MRC Human Genetics Unit, Institute of Genetics and Cancer, University of Edinburgh, Edinburgh EH4 2XU, UK.
Dis Model Mech. 2022 Jun 1;15(6). doi: 10.1242/dmm.049510. Epub 2022 Jun 23.
Computational predictors of genetic variant effect have advanced rapidly in recent years. These programs provide clinical and research laboratories with a rapid and scalable method to assess the likely impacts of novel variants. However, it can be difficult to know to what extent we can trust their results. To benchmark their performance, predictors are often tested against large datasets of known pathogenic and benign variants. These benchmarking data may overlap with the data used to train some supervised predictors, which leads to data re-use or circularity, resulting in inflated performance estimates for those predictors. Furthermore, new predictors are usually found by their authors to be superior to all previous predictors, which suggests some degree of computational bias in their benchmarking. Large-scale functional assays known as deep mutational scans provide one possible solution to this problem, providing independent datasets of variant effect measurements. In this Review, we discuss some of the key advances in predictor methodology, current benchmarking strategies and how data derived from deep mutational scans can be used to overcome the issue of data circularity. We also discuss the ability of such functional assays to directly predict clinical impacts of mutations and how this might affect the future need for variant effect predictors.

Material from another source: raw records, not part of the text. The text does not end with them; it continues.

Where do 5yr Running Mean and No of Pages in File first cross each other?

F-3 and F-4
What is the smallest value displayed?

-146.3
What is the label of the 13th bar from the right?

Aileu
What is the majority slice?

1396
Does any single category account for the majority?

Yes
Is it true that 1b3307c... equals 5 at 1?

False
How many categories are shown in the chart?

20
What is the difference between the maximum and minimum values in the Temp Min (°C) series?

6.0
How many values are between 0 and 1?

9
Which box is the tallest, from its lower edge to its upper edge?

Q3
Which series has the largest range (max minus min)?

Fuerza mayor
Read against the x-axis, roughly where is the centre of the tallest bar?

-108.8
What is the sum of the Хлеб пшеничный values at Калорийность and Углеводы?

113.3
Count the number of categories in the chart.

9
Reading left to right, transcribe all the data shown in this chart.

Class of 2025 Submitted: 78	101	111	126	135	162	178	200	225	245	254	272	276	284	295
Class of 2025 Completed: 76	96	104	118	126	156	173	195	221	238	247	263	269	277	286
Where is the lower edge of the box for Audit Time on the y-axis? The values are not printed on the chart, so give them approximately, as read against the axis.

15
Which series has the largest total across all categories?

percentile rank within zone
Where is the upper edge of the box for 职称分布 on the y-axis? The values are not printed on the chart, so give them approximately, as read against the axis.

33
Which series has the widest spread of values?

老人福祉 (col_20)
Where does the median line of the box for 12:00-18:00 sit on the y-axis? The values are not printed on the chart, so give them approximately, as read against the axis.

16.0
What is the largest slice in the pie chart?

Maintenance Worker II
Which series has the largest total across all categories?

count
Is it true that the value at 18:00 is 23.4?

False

近年来,计算预测遗传变异效应的方法取得了快速进展。这些程序为临床和研究实验室提供了一种快速和可扩展的方法,以评估新变异的可能影响。然而,我们很难知道我们可以在多大程度上信任他们的结果。为了对其性能进行基准测试,预测器通常会针对已知致病性和良性变异的大型数据集进行测试。这些基准数据集可能与一些受监督预测器所使用的数据重叠,这导致了数据的重复使用或循环,从而导致这些预测器的性能估计过高。此外,新的预测器通常被其作者发现优于所有以前的预测器,这表明它们在基准测试中存在一定程度的计算偏差。称为深度突变扫描的大规模功能测定提供了一种解决此问题的可能方法,提供了变异效应测量的独立数据集。在这篇综述中,我们讨论了预测器方法学、当前基准测试策略的一些关键进展,以及如何利用深度突变扫描获得的数据来克服数据循环的问题。我们还讨论了这种功能测定直接预测突变临床影响的能力,以及这将如何影响未来对变异效应预测器的需求。